“What is true peace, I cannot know.
A hundred wars have come and gone
as I’ve grown old. I bear their burdens in my bones.
Mine’s the heart that burns
today, mine the thirst, the hunger in the soul.”
-Sam Hamill, True Peace
It’s likely no surprise to those who know me or regularly read this blog that I’m an avid reader. I also have a master’s degree in writing and have had the pleasure to meet many writers besides my grad school instructors. Some of those writers and teachers influenced my wanderlust and unknowingly convinced me to move abroad.
I think about those writers every now and then–some more than others as I have connected with some on Facebook and Instagram. And I’ve recently thought about many of them a bit more as I learned of the passing of poet Sam Hamill on April 14.
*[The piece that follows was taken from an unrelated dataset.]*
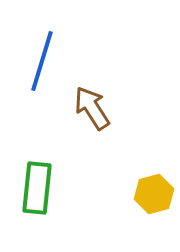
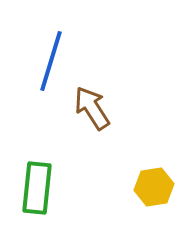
blue line: moved 9 px right
yellow hexagon: moved 7 px up; rotated 6 degrees clockwise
During my second summer writing program at Naropa University in Colorado, I had the pleasure of meeting Sam. The week he taught at the school, I was enrolled in a class with another writer, but I got to learn about Sam’s work through panels and readings. He was different from the other visiting faculty–he was more straightforward and didn’t want to sugarcoat any criticism he had. Sam didn’t seem to care for the touchy-feely nature of creative writing programs in the US–he was willing to tell students when they were wrong.
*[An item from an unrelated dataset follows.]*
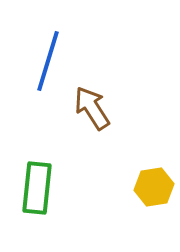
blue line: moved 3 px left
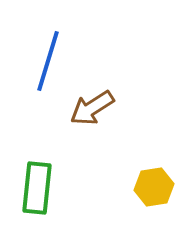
brown arrow: rotated 90 degrees counterclockwise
Hearing him speak was a breath of fresh air. Some students were even intimidated by his personality. I found Sam fascinating. I was fortunate enough to join the faculty for drinks and light snacks at The Boulderado Hotel bar after faculty readings (most students didn’t go because they didn’t feel comfortable around the visiting writers, so I had an easier time talking with them). Sam talked at length about his time in the Marines, stationed in Japan.
He told me about his love of the language and food and drink. He said he’d wake up early when stationed in Japan so he could study Japanese. His goal was to study Zen Buddhist texts in Japanese instead of through translation. And that led him to translate Japanese poetry, as well as classical Chinese poetry even though he couldn’t speak Mandarin (he admitted that it was a more difficult language).
By the end of the summer, I had a signed copy of Sam’s Gratitude, which I have held on to and reread a few times.
Prior to meeting Sam Hamill, I had decided that I wanted to move abroad for a while. I had a contemporary novel class with novelist Laird Hunt earlier that year. Laird told stories about his time in Japan in the JET program and his subsequent work at the UN. We read Circle K Cycles by Karen Tei Yamashita, which fascinated me with its story and use of Japanese and Brazilian Portuguese.
A semester later, I enrolled in the TEFL certification program to complete while writing my dissertation. I was interested in moving to Japan then, though I wanted to avoid Tokyo at the time. I spent many evenings at the sake bar in Boulder, working on my dissertation as well as some freelance editing to pay for my drinks. As just about everyone there was from Japan, I asked a lot of questions–the staff was encouraging me to move.
As graduation neared, I wasn’t entirely set on moving to Japan. Between my dissertation semester and the second summer writing program, I traveled to Israel. I began looking for jobs there, though there didn’t seem to be much other than some volunteer work.
During that same summer that I met Sam Hamill, I met poet Linh Dinh. When I first met Linh, I had just applied for a job to teach in Vietnam. I told him about it and his response was, “Why?” He didn’t think moving to the country of his birth was a great idea. He did, however, like a short story that I showed him and encourage me to send it to a few publications (that story is still unpublished and continues to rack up rejections).
In the end, I moved to neither Japan nor Vietnam, though I would stay in both for an extended time years later. But it was the insight of those writers and others that drove my experience abroad. They made me strive to learn Chinese–sink or swim as I had thought of it then.
I wrote some poetry during my time in China, and a few of those poems have been published in now-defunct journals. I even started a China-focused literary journal that published nine issues (a few of them are still available on Issuu).
I’m grateful for writers like Sam Hamill who have influenced me through more than just their writing.